Jean Sarkozy vous soutient. Nicolas Sarkozy s'exprime-t-il à travers lui ?
Je suis très heureux que Jean Sarkozy me soutienne. Il est une personnalité qui compte dans les Hauts-de-Seine, il sait le travail que j'ai accompli pendant la présidentielle.
Fillon vous accuse de « cliver »

la société…
C'est un argument de campagne. La vérité, c'est que personne ne m'empêchera d'exprimer ce que, en tant qu'élu de terrain, en tant que maire de Meaux, les Français me confient de leurs souffrances, de leurs indignations et de leurs espérances. Ma démarche est un antidote à la montée du FN. Je pense que c'est en ne disant pas les choses que l'on va cliver la société. On va accroître la césure entre Saint-Germain-des-Prés et le peuple français.
Vous souhaitez organiser

des manifestations contre le gouvernement. A quelle occasion ?
Sur chaque sujet majeur qui pourrait mettre en cause l'intérêt supérieur de notre nation. Ce qui est sûr, c'est que l'appel à manifester est au cœur du projet de droite décomplexée que je porte. C'est un point de différence avec François Fillon qui résume assez bien ce qui nous distingue. Car pour moi, si on ne fait pas d'alliance avec le FN, on ne tend pas la deuxième joue en évitant de parler des problèmes qui touchent les Français.
Fillon aurait-il donc tendance

à tendre la deuxième joue ?
En tous les cas, ce n'est pas un hasard si les thèmes de cette campagne portait sur mes propositions.
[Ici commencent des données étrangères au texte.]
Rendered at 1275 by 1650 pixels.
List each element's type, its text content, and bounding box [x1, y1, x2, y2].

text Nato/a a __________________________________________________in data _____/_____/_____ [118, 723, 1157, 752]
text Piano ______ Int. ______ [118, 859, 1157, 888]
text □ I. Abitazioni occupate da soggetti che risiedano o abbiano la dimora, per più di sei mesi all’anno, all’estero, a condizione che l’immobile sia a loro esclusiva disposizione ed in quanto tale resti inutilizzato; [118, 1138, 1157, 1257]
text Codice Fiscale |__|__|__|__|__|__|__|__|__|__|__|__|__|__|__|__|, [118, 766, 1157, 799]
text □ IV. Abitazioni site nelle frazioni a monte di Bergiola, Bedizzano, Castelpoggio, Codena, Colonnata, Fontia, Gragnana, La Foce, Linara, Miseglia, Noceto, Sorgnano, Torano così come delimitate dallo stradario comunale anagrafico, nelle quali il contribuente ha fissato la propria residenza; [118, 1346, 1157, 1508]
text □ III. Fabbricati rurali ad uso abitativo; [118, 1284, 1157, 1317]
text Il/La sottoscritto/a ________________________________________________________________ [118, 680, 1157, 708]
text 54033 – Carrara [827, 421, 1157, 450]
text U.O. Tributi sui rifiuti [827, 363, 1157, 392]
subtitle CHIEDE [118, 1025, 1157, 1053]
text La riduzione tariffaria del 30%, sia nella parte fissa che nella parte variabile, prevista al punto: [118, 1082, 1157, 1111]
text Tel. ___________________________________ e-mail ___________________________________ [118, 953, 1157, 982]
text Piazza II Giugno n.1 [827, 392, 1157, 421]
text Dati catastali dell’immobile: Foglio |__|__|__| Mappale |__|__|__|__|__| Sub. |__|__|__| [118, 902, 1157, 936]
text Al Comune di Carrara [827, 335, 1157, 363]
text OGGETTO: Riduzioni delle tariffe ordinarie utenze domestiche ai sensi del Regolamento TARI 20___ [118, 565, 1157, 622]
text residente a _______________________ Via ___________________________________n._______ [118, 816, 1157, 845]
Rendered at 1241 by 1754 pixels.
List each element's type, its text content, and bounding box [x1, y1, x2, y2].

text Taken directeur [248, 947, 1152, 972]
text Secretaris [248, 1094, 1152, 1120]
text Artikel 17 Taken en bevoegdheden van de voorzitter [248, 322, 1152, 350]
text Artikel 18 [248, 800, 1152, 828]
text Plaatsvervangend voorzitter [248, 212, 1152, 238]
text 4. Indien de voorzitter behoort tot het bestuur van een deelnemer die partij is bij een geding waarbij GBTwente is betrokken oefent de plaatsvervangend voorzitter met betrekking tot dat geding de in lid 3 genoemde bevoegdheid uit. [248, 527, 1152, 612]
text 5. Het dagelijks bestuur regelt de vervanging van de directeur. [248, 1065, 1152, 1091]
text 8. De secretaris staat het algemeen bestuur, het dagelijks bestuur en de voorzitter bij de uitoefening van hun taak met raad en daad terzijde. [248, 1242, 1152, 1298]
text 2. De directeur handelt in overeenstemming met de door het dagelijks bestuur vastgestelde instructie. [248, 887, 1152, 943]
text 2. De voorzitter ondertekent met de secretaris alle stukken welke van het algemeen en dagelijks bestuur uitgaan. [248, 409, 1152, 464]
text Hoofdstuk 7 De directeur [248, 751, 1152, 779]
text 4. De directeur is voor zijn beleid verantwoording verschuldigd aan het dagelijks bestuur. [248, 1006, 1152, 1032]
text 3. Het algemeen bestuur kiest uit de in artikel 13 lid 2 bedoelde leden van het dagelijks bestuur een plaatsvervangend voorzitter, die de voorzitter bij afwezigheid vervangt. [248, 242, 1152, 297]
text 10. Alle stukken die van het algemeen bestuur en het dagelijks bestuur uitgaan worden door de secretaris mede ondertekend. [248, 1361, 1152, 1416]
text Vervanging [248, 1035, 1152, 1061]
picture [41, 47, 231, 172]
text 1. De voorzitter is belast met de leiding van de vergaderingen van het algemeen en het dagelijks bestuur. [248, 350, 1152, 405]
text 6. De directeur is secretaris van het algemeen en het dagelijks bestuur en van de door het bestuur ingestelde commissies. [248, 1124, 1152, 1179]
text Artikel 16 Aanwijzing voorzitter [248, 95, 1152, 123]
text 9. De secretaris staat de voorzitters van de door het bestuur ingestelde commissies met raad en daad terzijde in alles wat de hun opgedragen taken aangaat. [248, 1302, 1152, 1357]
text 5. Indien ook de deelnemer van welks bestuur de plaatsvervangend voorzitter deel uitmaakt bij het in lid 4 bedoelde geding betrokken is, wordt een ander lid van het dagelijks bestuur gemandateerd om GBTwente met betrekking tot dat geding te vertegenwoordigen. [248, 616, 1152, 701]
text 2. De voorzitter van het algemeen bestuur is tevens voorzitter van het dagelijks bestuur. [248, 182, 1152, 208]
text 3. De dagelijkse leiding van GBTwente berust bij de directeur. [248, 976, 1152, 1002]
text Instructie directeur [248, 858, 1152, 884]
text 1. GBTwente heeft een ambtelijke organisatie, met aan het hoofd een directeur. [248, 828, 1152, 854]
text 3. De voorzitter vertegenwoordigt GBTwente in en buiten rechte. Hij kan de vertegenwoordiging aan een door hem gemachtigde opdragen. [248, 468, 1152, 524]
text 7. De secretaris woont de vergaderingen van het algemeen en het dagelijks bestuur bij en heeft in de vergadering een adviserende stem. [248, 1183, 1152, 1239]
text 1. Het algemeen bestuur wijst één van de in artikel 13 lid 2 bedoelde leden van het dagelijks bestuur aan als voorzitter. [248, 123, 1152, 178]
Lutte contre le communautarisme, laïcité, racisme anti-Blanc, droite décomplexée, question du « ni-ni » en cas de duel FN-PS : des sujets qui marquent une vraie différence entre nous.
Quel sera votre premier geste

si vous êtes élu président de l'UMP ?
Je tends la main à François Fillon en lui proposant tout de suite de rassembler notre famille autour du projet de reconquérir le cœur des Français.